La succession obligatoire du jeûne comme [dans le mois] de Ramaḍān pour le résident en bonne santé, les [deux] mois expiatoire [consécutifs] à une rupture volontaire [du jeûne du mois de] Ramaḍān et autres [nécessitent d’avoir une intention] et il est suffisant d’avoir l’intention une seule fois au début pour la totalité [des jours de jeûne]. Cela, excepté si une cause empêchant [de jeûner] comme la maladie, le voyage ou les règles [survient, alors] la succession [redevient] obligatoire. Ainsi, si survient un empêchement parmi ces causes annulatives susmentionnées, on n’échappera pas au renouvellement de l’intention.

Quant au jeûne qui ne nécessite pas obligatoirement la succession comme celui qui rattrape [les jours de jeûnes manqués] ou celui qui fait voeu de jeûner un jour, il n’émettra pas l’intention [de faire ces jours] successivement. On n’échappera donc pas au renouvellement de l’intention à chaque nuit, cela car l’intention [lors de] la première [nuit] n’est pas suffisante même si on jeûne [effectivement successivement]. On n’échappera donc pas au fait d’émettre l’intention chaque nuit.

  • Ce qui est apprécié lors du jeûne

Parmi les actes prophétiques, hâter la rupture [du jeûne] et le fait de retarder le petit-déjeûner (suḥūr). Le « suḥūr » avec le son « u » après le « s » est un nom d’action alors qu’avec un « a » après le « s » [saḥūr] désigne ce qui est consommé.

Cette recommandation d’hâter la rupture et de retarder le petit-déjeûner (suḥūr) se fait uniquement lorsqu’on est certain du coucher [du soleil] ou que l’aube ne s’est pas encore levé. Hâter [la rupture] et retarder [le petit-déjeûner (suḥūr)] lors de ces deux moments ne se fait pas lorsqu’on doute. Ainsi, si l’on doute du lever de l’aube ou du coucher [du soleil], on ne mangera [ni ne boira].
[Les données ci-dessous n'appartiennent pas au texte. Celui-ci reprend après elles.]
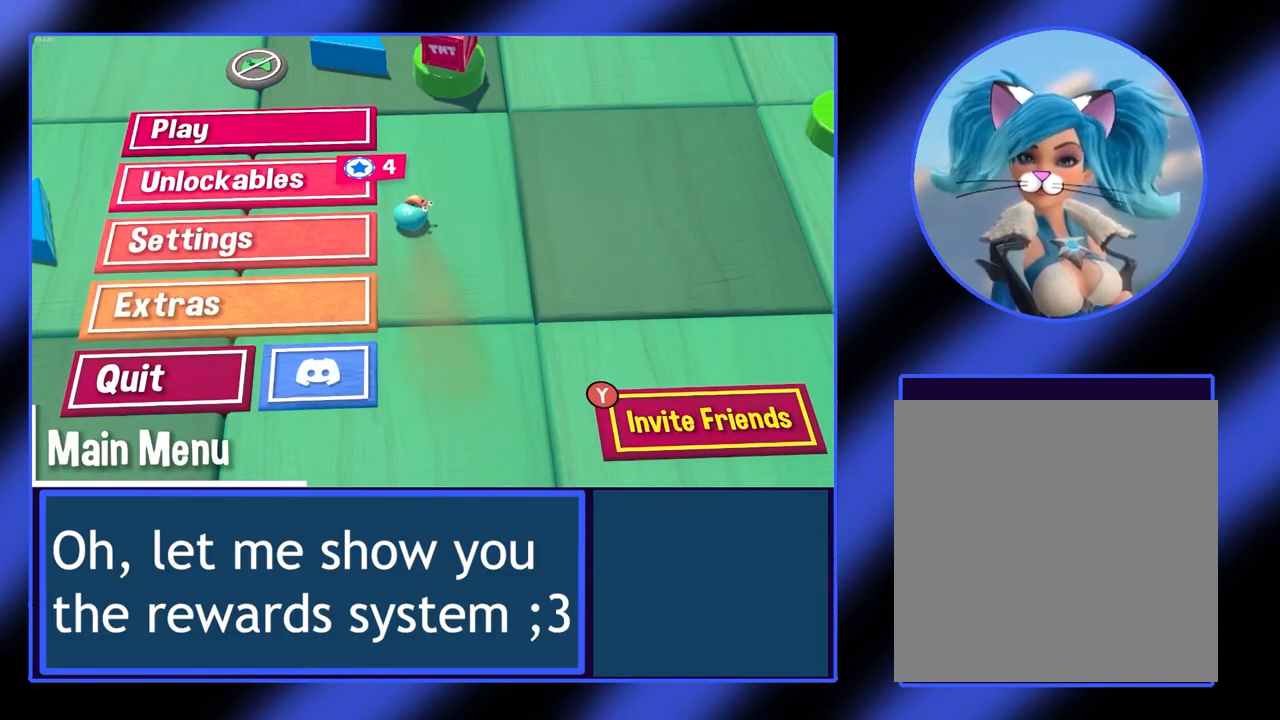
{"buttons": ["R2"], "left_stick": "center", "events": [[467, "R2", "down"], [467, "left_stick", "center"]]}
  • Si l’on mange [ou boit dans cette situation de doute sur le lever de l’aube et cela que ce soit] avant le lever de l’aube ou après celui-ci, on devra rattraper [ce jour] car le jeûne est une dette basé sur la certitude et on ne s’acquitte d’une dette qu’en étant certain [de nos agissements]. Cependant, il n’y aura pas d’expiation (kaffārah) car on n’avait pas pour objectif de profaner la sacralité du mois.
  • Si on doute sur le coucher [du soleil], il est alors obligatoire de manger et cela par consensus. Si l’on mange et qu’il n’est pas certain [que le soleil soit couché ou non] alors on devra rattraper [ce jour]. S’il s’avère qu’il a manger après le coucher, il n’y aura pas de rattrapage car il aura été illusionné mais s’en sera tiré.

Puis sache que le temps du petit-déjeûner (suḥūr) commence du milieu de la nuit et s’étend jusqu’au lever de l’aube. Le Messager d’Allāh (ﷺ) retardait le petit-déjeûner (suḥūr) d’une telle manière qu’entre la fin du petit-déjeûner (suḥūr) et l’aube, il y avait le temps nécessaire pour que le réciteur récite cinquante versets comme il est [rapporté] dans l’authentique (ṣaḥīḥ) de l’imām Bukhārī.

Al-Qasṭallānī a dit : « Cette évaluation [du temps] n’est pas permise pour le commun des hommes car il (ﷺ) recevait une inspiration d’Allāh pour appréhender les réalités (ḥaqā’iq) des éléments et [était doté] d’une infaillibilité face à l’erreur pour les affaires concernant la religion. » Les [savants] postérieurs estimèrent la partie de la nuit à partir de laquelle on ne mange plus à un tiers d’heure (20 mn) [avant l’aube].